E-mail letters, May 25, 2011

ATV club opposes
White River travel plan

We thank the Garfield County Commissioners for their time regarding the White River National Forest Travel Management Plan. The White River Trail Runners ATV Club was in attendance at the May 23 County Commissioner’s meeting opposing the travel management plan.

Beginning August, 2011, acres of riding area will be closed off to unlicensed vehicles, including ATVs and dirt bikes. This will penalize elderly folks and those with disabilities who are unable to hike at high altitudes. Further, local and out-of-state hunters who utilize their ATV will be forced to go elsewhere, taking much needed revenue with them.

The WRTR club alone spent more than 250 volunteer hours cleaning up trails from the Grand Mesa to the Flattops. Closing the areas listed in the travel management plan will greatly reduce the difference we make.

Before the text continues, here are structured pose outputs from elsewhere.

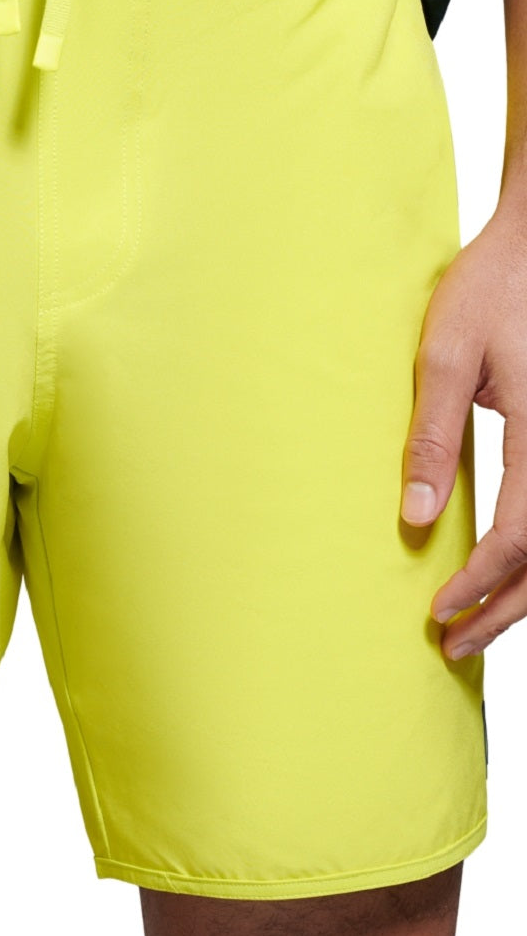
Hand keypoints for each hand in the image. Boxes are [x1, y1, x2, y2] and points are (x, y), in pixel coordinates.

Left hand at [401, 205, 526, 659]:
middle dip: (505, 611)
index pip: (519, 541)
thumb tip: (419, 517)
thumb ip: (433, 438)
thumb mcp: (444, 358)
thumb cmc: (492, 290)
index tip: (437, 614)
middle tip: (455, 646)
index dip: (478, 586)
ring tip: (481, 625)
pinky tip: (511, 571)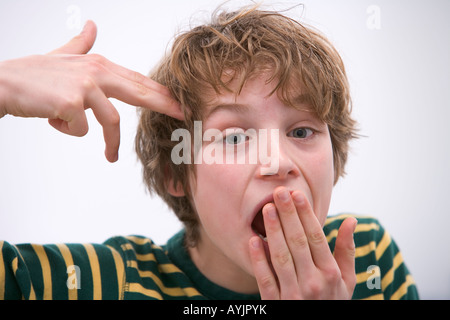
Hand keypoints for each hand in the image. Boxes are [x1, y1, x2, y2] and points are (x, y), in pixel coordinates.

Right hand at [0, 20, 182, 161]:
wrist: (1, 82)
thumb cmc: (33, 74)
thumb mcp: (63, 55)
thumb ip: (81, 44)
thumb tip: (92, 25)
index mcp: (99, 65)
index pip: (138, 80)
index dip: (160, 92)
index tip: (179, 101)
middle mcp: (96, 73)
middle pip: (139, 92)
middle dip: (163, 105)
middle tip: (181, 116)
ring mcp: (84, 87)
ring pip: (111, 121)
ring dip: (111, 142)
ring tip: (111, 157)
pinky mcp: (71, 104)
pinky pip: (81, 130)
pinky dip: (67, 130)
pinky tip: (53, 120)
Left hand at [249, 186, 356, 298]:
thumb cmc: (333, 302)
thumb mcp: (347, 281)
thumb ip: (347, 251)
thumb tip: (350, 220)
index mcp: (331, 273)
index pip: (316, 237)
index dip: (306, 214)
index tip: (297, 194)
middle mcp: (314, 282)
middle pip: (298, 242)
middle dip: (287, 215)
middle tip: (278, 192)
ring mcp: (295, 294)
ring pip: (281, 257)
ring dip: (273, 231)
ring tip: (266, 209)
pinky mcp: (277, 304)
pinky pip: (266, 280)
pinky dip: (258, 260)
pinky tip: (252, 241)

We are asking people to write letters of appeal to USDA Forest Service,Rocky Mountain Region, 740 Simms, Golden, CO 80401; FAX: (303) 275-5154. The deadline is June 20.
Susan Nichols-Alvis, President
White River Trail Runners ATV Club

Water needed for food
rather than oil shale

For years, oil and gas companies have been researching oil shale development technology in the West. Yet we know as little about the water requirements from those technologies today as we did when those companies received federal oil shale research leases almost four years ago.

The best information I have seen reveals that oil shale development could consume 378,000-acre feet of water each year, about 50 percent more water than the entire Denver Metro Area consumes annually.

As an organic vegetable farmer in the vinelands of Palisade, water proves to be our most valuable asset in production. It is disappointing to see how easily water consumption can be overlooked without any concern about those trying to provide local food for the community.

As more water is being diverted to Denver metro area due to population increases and now the water
needs of the West Slope oil shale, what is left for the most fundamental necessities of our existence: food? Why must the solution to energy consumption be more production and not education and efficient use? Why don’t we support the occupations that our vital to our lifestyle and our local economies rather than those which continue to keep us on fantasy island?

Food production is a known need for humans. Why should we sacrifice water for an energy source that has never been produced commercially as an alternative to conventional fuels.

It is critical that we take a methodical and careful approach on oil shale and its impacts on our critical water. If we move too soon to auction off our public lands and begin approving oil shale projects without proper oversight and analysis, the critical resource that makes our lives possible out here in the West may pay the ultimate price.

I keep reading that the research on oil shale won’t be complete for years. Why would we risk losing water for future use now? Unproven, dirty fuels that consume large quantities of water, like oil shale, are not the answer to our energy problems. Save the public lands of western Colorado for recreation and wildlife, not oil shale.
Ben Wilke

Many prefer gossip
to substantive debate

Some people have asked why so many are discussing the transgressions of the former governor of California. The answer is really quite simple. Many people much prefer to gossip rather than discussing substantive issues, as the latter requires not only knowing about things but understanding them.

Those who are serious about issues know that it requires extensive preparation, while gossiping does not. All that is required in order to engage in the latter is to have one’s lips move or put down words on paper, and nothing else.

Gossiping is also a favorite activity of the “tut tut” crowd, and affords them an opportunity to feel superior to others

It is really sad to see so many suffering from that self-inflicted malady.
Robert I. Laitres

Netanyahu set example
U.S. politicians should follow

Netanyahu’s speech to the assembled U.S. House and Senate Monday was a brilliant example of statesmanship, the likes of which is conspicuously absent from present American political dialogue, no matter the party.

Tempered by requisite diplomatic considerations, the Israeli prime minister nevertheless delivered a clear, cogent and honest description of Israel’s position as one of the most threatened countries on the planet. In so doing, he presented a logical policy outlook, based in identifiable reality, which quietly refuted the cavalier if not arrogant suggestions President Obama so glibly mouthed about returning Israel to the pre-1967 borders to appease the Palestinians.

Even understanding that the president is in an all-consuming campaign mode, I could not believe he is so personally benighted or poorly advised as to attempt cheap-shot points at the expense of our one true ally in the most dangerous and troubled region of the world.

Given that this obvious lesson appears to be lost on our presiden,t is there anyone out there in the great American political wasteland who will note and adopt the Netanyahu example of honesty and reality in political discourse? God I hope so.
Bobby Johnson

How many more cuts
can District 51 survive?

School District 51 had to cut $12 million last year and $13 million this year. That is $25 million in two years. At what point does the district say we can’t cut anymore money?

Does the district stop teaching and educating? How much more can a school district cut before the say enough is enough? If the school district was a private business, it would have to close its doors eventually.

As a parent, I am concerned that the children are going to be affected by the budget cuts in a negative way. It seems that the state always cuts education first because it is the largest amount of money spent, but it is the most important part of the budget.

There has to be other parts of the budget that can get cut, so our children can learn and be become well-educated adults.